[Records for the exercise — start]
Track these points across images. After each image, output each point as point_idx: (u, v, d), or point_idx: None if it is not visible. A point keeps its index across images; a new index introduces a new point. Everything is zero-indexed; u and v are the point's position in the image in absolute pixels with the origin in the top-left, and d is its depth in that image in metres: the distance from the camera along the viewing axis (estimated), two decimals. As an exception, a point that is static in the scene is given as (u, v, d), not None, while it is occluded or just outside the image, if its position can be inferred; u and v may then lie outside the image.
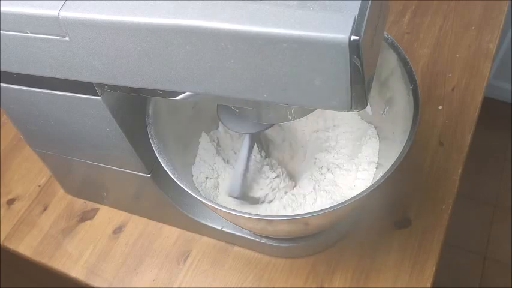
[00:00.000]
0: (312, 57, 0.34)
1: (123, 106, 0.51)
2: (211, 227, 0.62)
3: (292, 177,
[Records for the exercise — finish]
[Records for the exercise — start]
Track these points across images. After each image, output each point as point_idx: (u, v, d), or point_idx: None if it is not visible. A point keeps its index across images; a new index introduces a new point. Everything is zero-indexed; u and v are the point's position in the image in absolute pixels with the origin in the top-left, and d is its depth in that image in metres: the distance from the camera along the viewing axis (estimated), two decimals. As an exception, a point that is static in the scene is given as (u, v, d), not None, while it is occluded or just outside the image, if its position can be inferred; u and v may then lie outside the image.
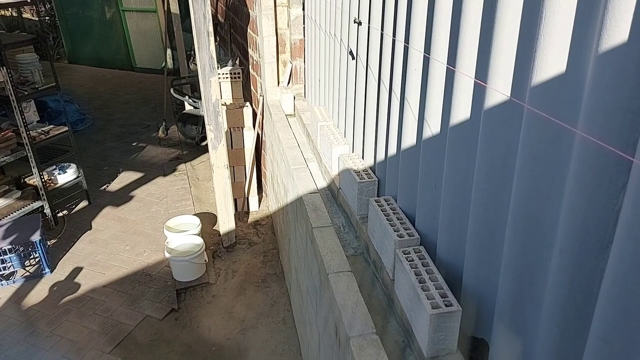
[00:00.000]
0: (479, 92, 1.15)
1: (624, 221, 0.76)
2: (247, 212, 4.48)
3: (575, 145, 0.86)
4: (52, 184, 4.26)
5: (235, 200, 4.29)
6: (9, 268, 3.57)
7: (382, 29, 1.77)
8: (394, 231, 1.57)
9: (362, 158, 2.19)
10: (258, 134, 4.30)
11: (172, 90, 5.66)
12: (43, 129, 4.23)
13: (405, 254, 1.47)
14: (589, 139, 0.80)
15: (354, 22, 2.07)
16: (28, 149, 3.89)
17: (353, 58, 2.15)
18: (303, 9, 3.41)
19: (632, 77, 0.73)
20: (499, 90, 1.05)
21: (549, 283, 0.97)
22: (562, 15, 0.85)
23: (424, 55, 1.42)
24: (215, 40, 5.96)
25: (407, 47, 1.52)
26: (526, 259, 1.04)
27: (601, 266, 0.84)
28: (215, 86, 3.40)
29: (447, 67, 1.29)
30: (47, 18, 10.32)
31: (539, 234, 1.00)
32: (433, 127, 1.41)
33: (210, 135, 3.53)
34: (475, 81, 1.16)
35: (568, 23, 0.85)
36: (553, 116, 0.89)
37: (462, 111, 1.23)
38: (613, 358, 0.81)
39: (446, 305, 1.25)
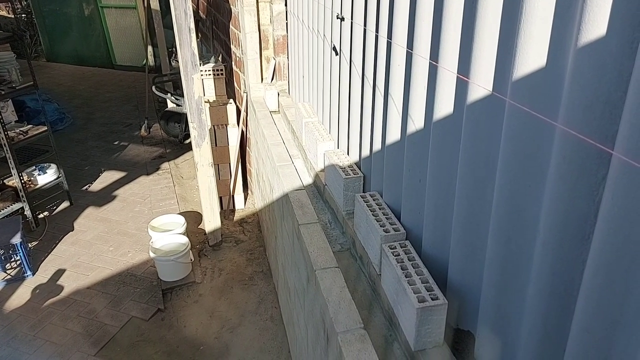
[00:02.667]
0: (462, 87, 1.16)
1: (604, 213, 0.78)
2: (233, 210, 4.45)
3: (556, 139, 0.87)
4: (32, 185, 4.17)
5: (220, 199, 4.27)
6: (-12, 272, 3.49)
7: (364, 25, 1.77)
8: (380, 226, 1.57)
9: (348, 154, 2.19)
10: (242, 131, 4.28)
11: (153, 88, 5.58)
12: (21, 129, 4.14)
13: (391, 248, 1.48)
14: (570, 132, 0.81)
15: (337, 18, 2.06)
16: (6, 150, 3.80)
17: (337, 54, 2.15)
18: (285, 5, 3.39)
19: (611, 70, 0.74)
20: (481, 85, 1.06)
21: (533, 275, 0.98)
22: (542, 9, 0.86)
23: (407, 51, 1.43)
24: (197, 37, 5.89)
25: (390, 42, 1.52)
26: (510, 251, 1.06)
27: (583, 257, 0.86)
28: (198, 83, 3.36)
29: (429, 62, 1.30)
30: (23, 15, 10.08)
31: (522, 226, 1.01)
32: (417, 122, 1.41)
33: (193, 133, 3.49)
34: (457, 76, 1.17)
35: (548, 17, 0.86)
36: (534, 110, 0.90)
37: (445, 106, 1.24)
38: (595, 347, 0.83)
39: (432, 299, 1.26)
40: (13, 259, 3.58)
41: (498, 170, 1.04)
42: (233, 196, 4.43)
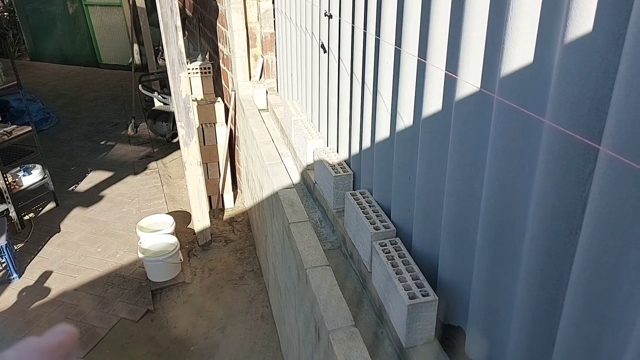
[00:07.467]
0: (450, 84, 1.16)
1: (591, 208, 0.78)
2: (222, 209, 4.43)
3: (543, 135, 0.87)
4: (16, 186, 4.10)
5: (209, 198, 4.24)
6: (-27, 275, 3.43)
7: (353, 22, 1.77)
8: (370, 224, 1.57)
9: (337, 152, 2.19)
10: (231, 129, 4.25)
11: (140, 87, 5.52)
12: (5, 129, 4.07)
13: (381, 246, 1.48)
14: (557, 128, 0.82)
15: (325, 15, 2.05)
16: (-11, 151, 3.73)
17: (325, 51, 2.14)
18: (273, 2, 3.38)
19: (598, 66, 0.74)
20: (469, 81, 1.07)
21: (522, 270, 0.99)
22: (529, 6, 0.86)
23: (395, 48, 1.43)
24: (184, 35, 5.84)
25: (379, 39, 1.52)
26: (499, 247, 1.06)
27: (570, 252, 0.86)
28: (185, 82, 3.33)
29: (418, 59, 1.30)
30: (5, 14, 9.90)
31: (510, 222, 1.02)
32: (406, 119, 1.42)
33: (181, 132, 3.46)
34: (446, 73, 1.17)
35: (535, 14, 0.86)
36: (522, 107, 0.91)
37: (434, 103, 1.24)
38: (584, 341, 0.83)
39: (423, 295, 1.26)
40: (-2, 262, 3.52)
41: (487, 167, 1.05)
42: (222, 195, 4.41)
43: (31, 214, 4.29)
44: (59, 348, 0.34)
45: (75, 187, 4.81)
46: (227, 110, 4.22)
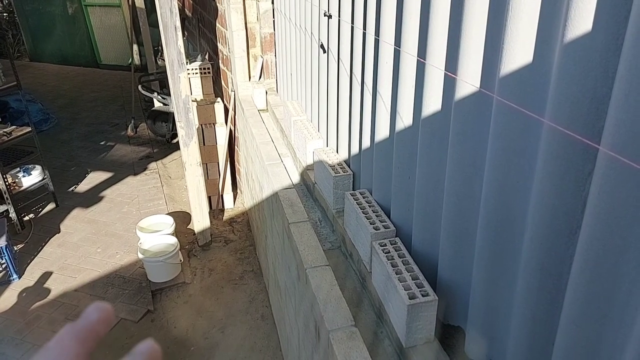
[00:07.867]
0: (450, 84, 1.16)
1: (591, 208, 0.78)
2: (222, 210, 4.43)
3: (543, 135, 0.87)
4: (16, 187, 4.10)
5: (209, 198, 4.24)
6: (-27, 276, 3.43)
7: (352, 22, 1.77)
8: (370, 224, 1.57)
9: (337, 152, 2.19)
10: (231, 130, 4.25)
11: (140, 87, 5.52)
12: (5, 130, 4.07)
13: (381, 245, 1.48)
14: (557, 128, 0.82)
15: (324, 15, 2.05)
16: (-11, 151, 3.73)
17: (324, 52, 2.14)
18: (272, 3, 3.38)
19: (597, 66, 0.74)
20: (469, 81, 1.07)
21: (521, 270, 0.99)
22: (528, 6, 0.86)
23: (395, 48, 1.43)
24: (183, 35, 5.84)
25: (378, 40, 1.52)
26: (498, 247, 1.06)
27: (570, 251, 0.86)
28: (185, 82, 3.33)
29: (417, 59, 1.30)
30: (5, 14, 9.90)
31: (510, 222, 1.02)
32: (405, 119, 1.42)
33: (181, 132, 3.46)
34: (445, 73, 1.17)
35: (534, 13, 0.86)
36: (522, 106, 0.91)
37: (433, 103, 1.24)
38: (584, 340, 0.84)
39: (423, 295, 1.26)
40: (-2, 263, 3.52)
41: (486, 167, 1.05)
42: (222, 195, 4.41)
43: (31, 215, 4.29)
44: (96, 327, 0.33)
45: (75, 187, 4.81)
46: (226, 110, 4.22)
[Records for the exercise — finish]
Problem description:
An exact copy is needed of the stretch above that opens with the line containing "31: (539, 234, 1.00)" and closes with the line containing "42: (233, 196, 4.43)"; the pictures are not part of it.

Solution to the exercise:
31: (539, 234, 1.00)
32: (433, 127, 1.41)
33: (210, 135, 3.53)
34: (475, 81, 1.16)
35: (568, 23, 0.85)
36: (553, 116, 0.89)
37: (462, 111, 1.23)
38: (613, 358, 0.81)
39: (446, 305, 1.25)
[00:02.667]
0: (462, 87, 1.16)
1: (604, 213, 0.78)
2: (233, 210, 4.45)
3: (556, 139, 0.87)
4: (32, 185, 4.17)
5: (220, 199, 4.27)
6: (-12, 272, 3.49)
7: (364, 25, 1.77)
8: (380, 226, 1.57)
9: (348, 154, 2.19)
10: (242, 131, 4.28)
11: (153, 88, 5.58)
12: (21, 129, 4.14)
13: (391, 248, 1.48)
14: (570, 132, 0.81)
15: (337, 18, 2.06)
16: (6, 150, 3.80)
17: (337, 54, 2.15)
18: (285, 5, 3.39)
19: (611, 70, 0.74)
20: (481, 85, 1.06)
21: (533, 275, 0.98)
22: (542, 9, 0.86)
23: (407, 51, 1.43)
24: (197, 37, 5.89)
25: (390, 42, 1.52)
26: (510, 251, 1.06)
27: (583, 257, 0.86)
28: (198, 83, 3.36)
29: (429, 62, 1.30)
30: (23, 15, 10.08)
31: (522, 226, 1.01)
32: (417, 122, 1.41)
33: (193, 133, 3.49)
34: (457, 76, 1.17)
35: (548, 17, 0.86)
36: (534, 110, 0.90)
37: (445, 106, 1.24)
38: (595, 347, 0.83)
39: (432, 299, 1.26)
40: (13, 259, 3.58)
41: (498, 170, 1.04)
42: (233, 196, 4.43)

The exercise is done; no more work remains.